En Algérie, il est encore difficile d’évaluer l’impact humain et environnemental de cette guerre chimique. Dans les Aurès, la mémoire de certaines opérations demeure. Le 22 et 23 mars 1959, le 7e Régiment de tirailleurs (RT) mène alors l’opération 209 dans la région de l’oued Tirchiouine. Le régiment revendique officiellement, dans son journal de marche[41], la destruction d’une Katiba (compagnie) de l’ALN de trente-deux soldats. L’armée française met en place un bouclage, une sorte de nasse pour empêcher les combattants algériens de s’enfuir.

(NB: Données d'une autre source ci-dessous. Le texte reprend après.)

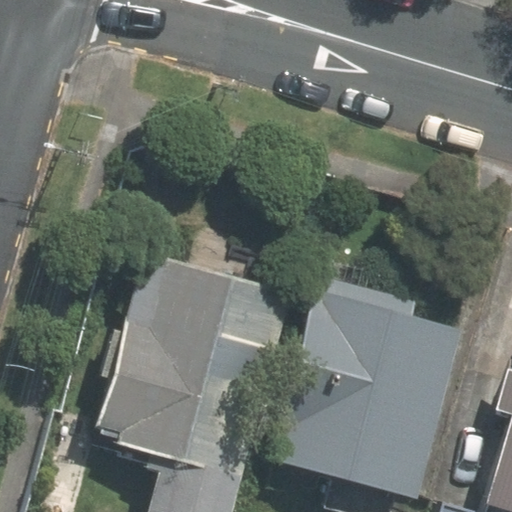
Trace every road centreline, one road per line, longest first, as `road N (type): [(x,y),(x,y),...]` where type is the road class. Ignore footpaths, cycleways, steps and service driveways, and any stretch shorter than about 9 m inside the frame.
road 1 (residential): [(353,41),(249,40),(71,0)]
road 2 (residential): [(511,88),(353,41)]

Les hommes et les enfants des villages alentours, pour échapper à l’arrestation et aux interrogatoires, s’enfuient vers la grotte de Ghar Chettouh, zone refuge pour les populations de l’oued Tirchiouine[42]. Ils pensent attendre la fin de l’opération avant de rentrer chez eux. Des combattants algériens sont présents. Cette grotte est un lieu de rencontres et de réunions politiques. Mohammed Labassi Ben Slimane, alors âgé de douze ans, se souvient :

« Le matin, un avion nous a survolé. Il a vu que nous rentrions dans la grotte. L’après-midi vers seize heures, un soldat français s’est présenté devant l’entrée pour regarder. Un Moudjahidin lui a tiré dessus et il l’a manqué. Le soldat s’est enfui »[43]. Le feu se déchaîne sur cette grotte suspectée dès lors d’être occupée par l’ALN. Devant l’inefficacité des armes classiques, le commandement français utilise le gaz toxique.

« Quand l’avion est parti, c’est là que l’émission de gaz a commencé », se rappelle Mohammed Labassi Ben Slimane. « Dès les premières grenades lancées, il y avait des gens qui toussaient, d’autres qui criaient, et d’autres qui pleuraient… Surtout les asthmatiques, ils sont morts sur place. Ils lançaient [des grenades], puis ils arrêtaient. Ils envoyaient quelqu’un pour nous dire de sortir : « Si vous sortez, vous serez sauvés, mais si vous restez vous mourrez et personne ne survivra ». Il y avait des personnes qui voulaient sortir, mais elles n’ont pas pu ».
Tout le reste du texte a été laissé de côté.